■ Task objective: Please return only the lines from the one with "html: <div><span>Faire observer" through the final line of the data, unchanged, with pictures omitted.

● ● ● ●

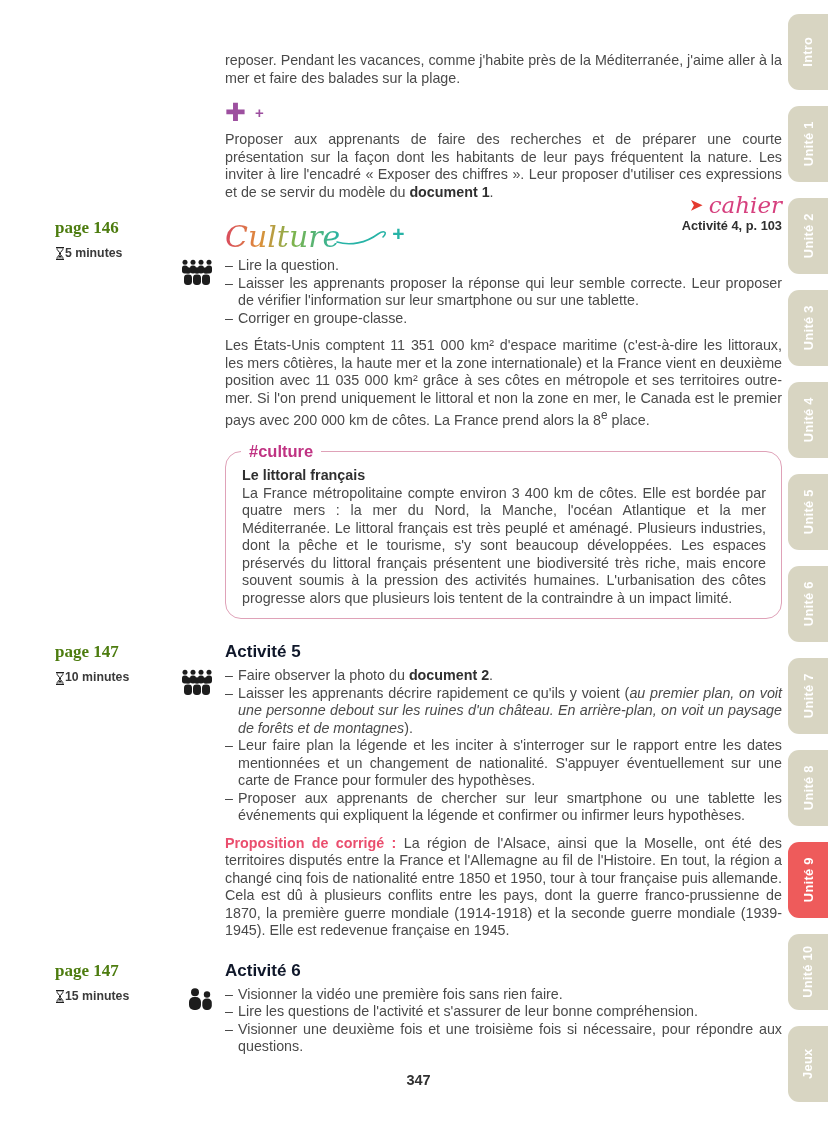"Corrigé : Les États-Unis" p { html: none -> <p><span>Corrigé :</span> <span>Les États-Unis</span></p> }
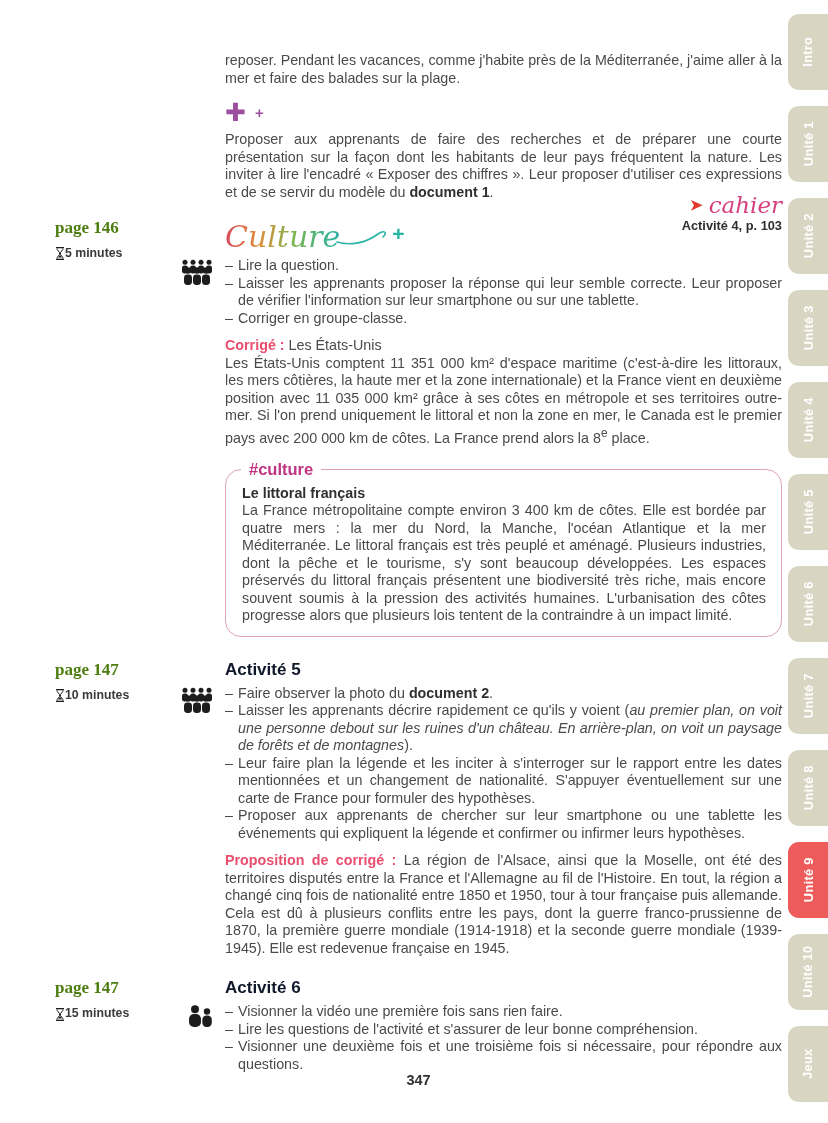"Faire observer la photo du" div.bullet { html: <div><span>Faire observer la photo du </span><b>document 2</b><span>.</span></div> -> none }
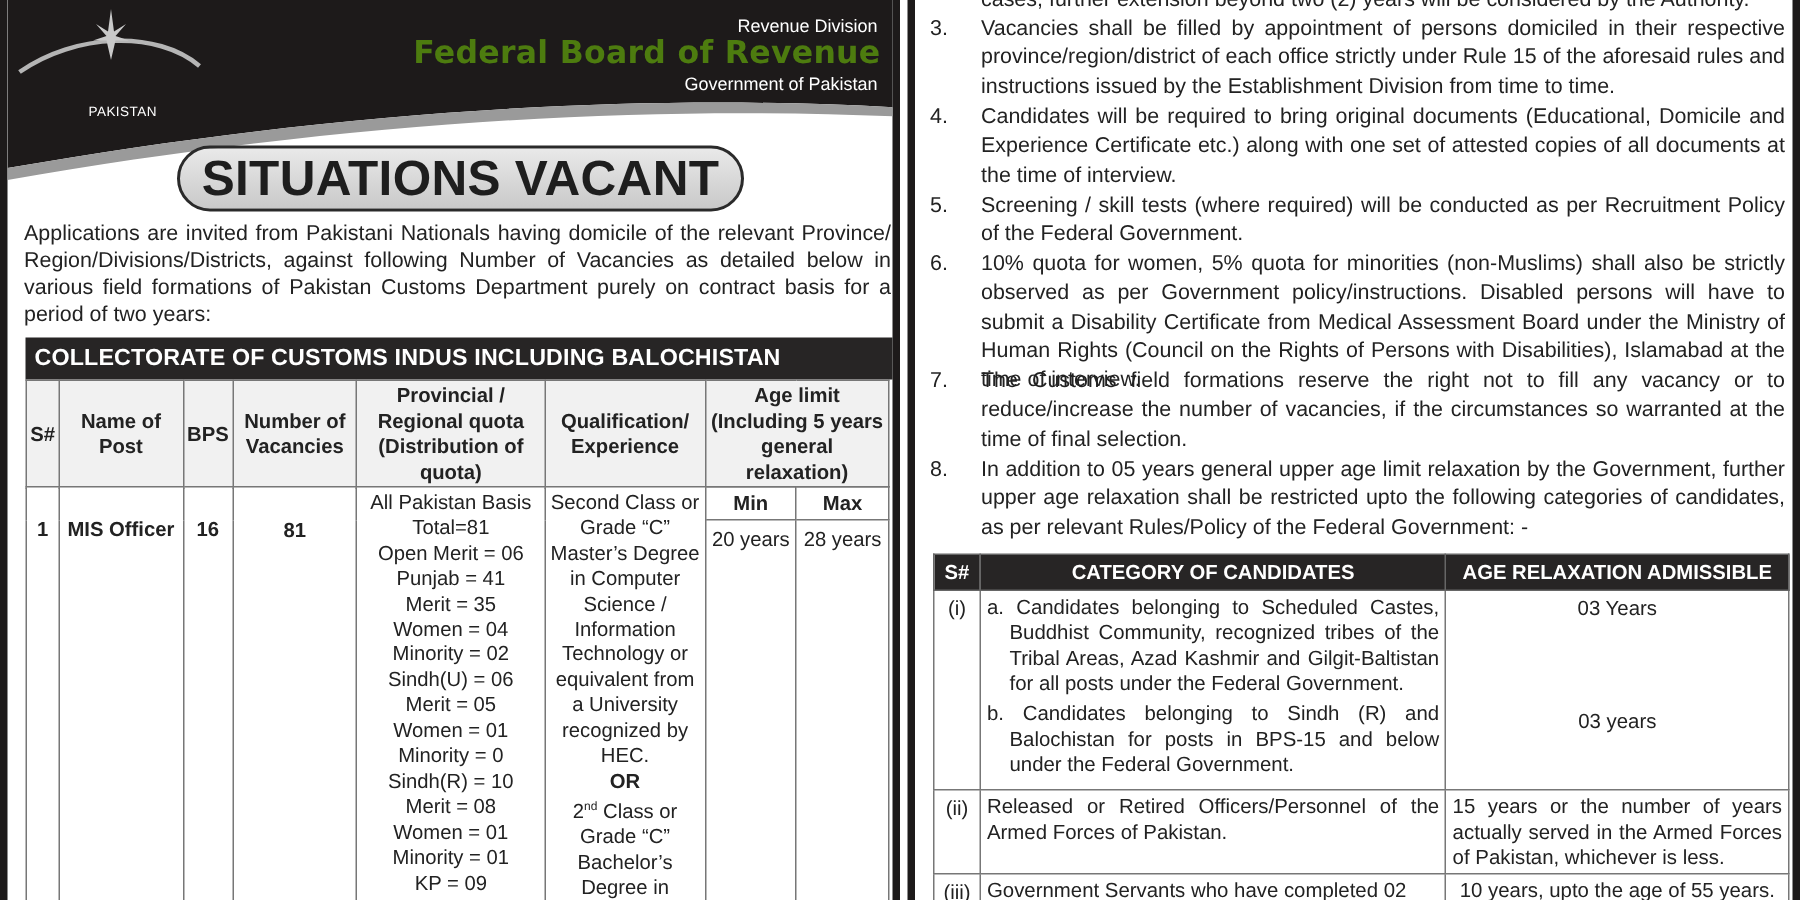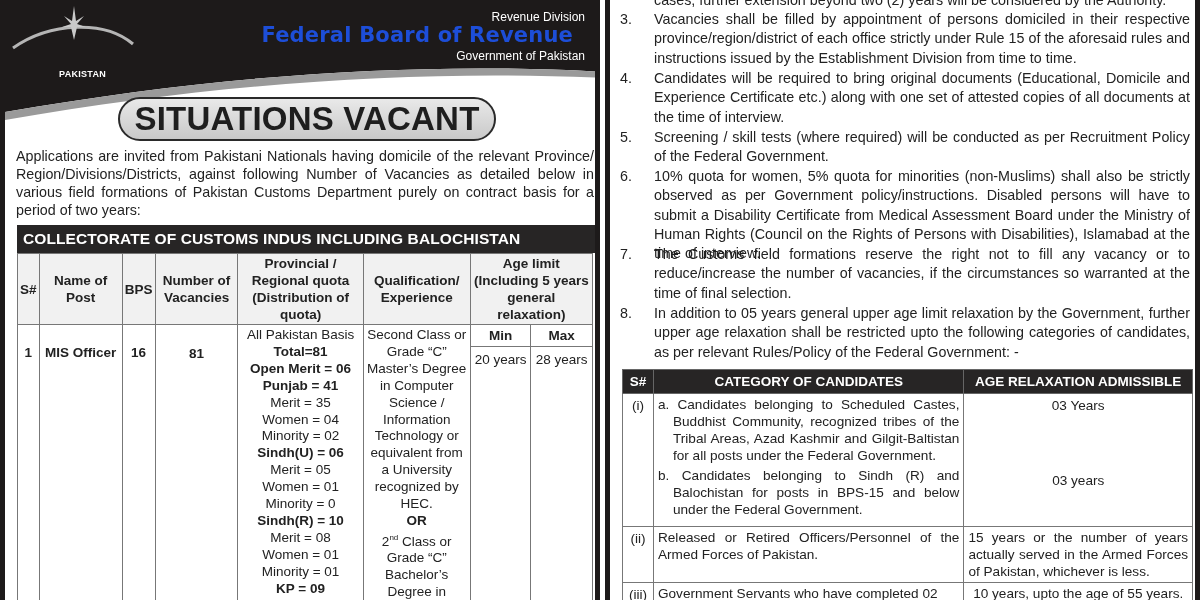"Federal Board of Revenue" .hdr-fbr { color: #1d4ed8 -> #4d7c0f; right: 32px -> 18px }
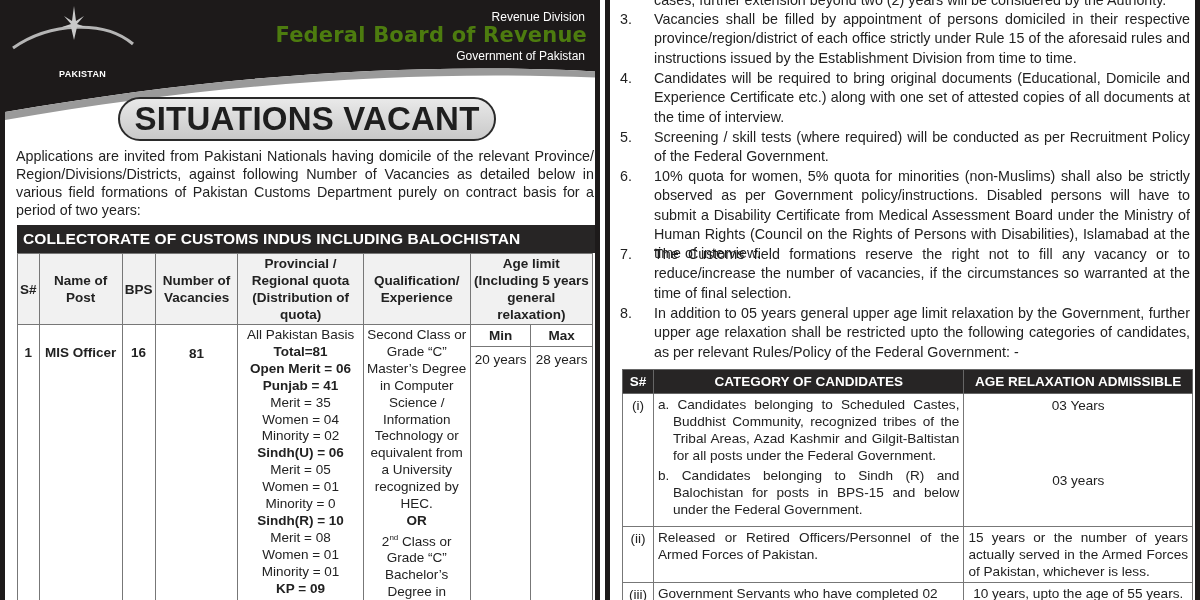"PAKISTAN" .fbr-pakistan { font-weight: bold -> normal }
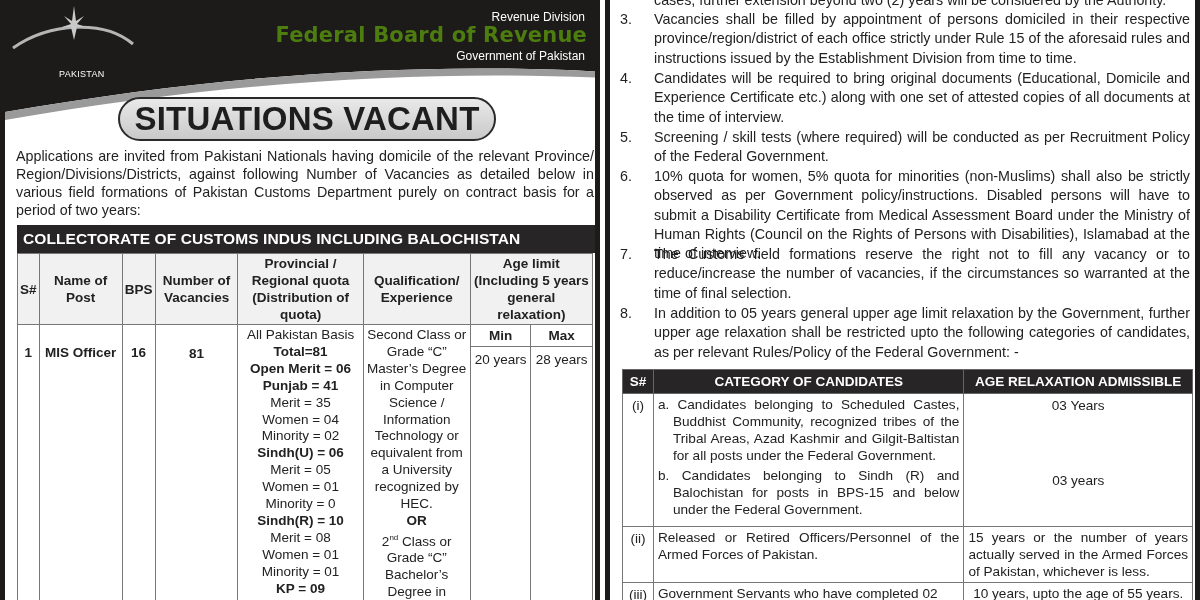"Total=81" .quota-line.b { font-weight: bold -> normal }
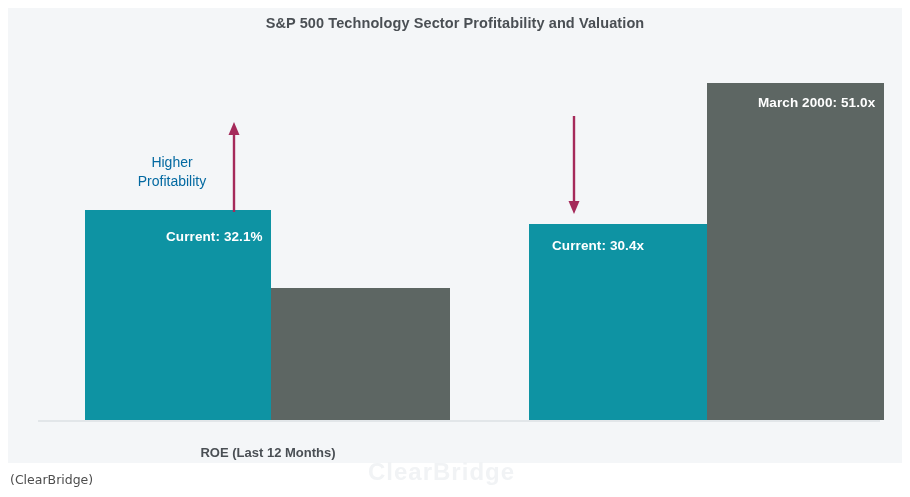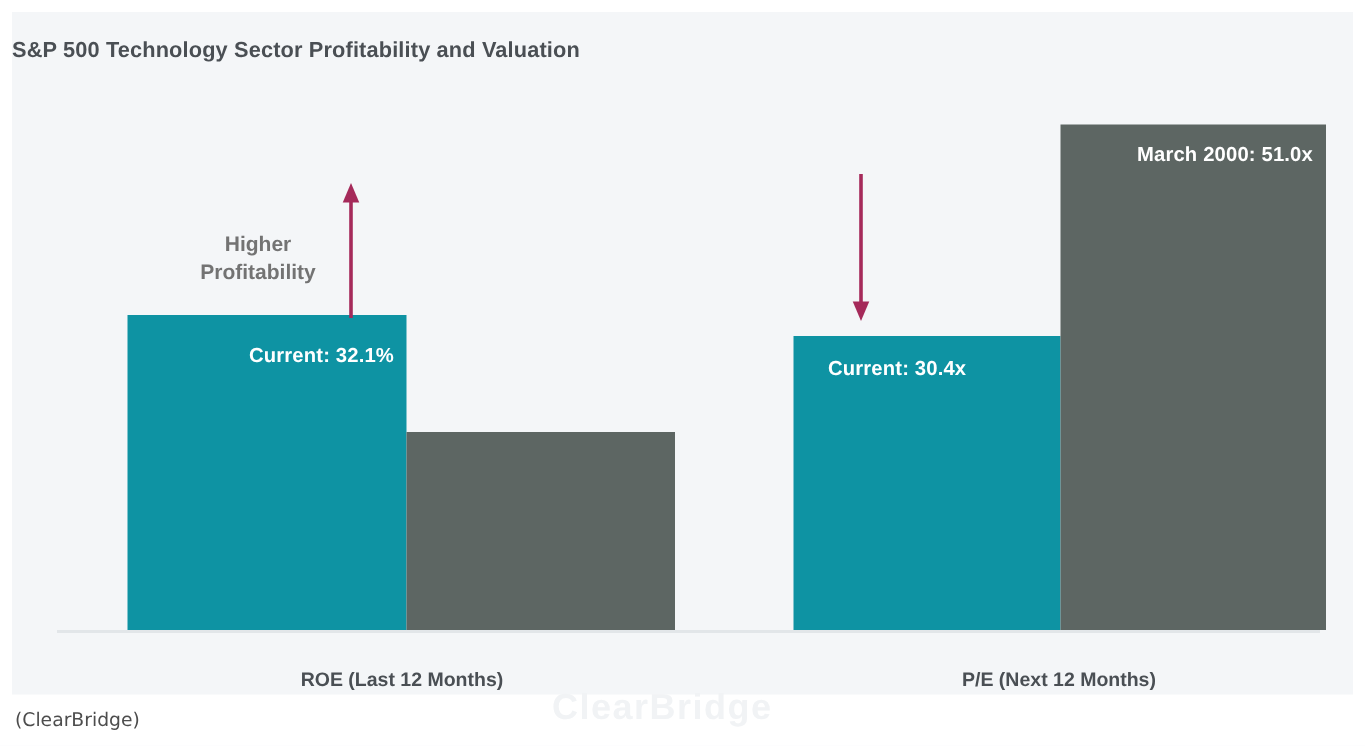"S&P 500 Technology Sector Profitability" #chart-title { text-align: none -> center; top: 18px -> 7px }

● ● ● ●

■ Result of this exercise:
"Faire observer la photo du" div.bullet { html: <div><span>Faire observer la photo du </span><b>document 2</b><span>.</span></div> -> none }
"Federal Board of Revenue" .hdr-fbr { color: #1d4ed8 -> #4d7c0f; right: 32px -> 18px }
"PAKISTAN" .fbr-pakistan { font-weight: bold -> normal }
"Total=81" .quota-line.b { font-weight: bold -> normal }
"S&P 500 Technology Sector Profitability" #chart-title { text-align: none -> center; top: 18px -> 7px }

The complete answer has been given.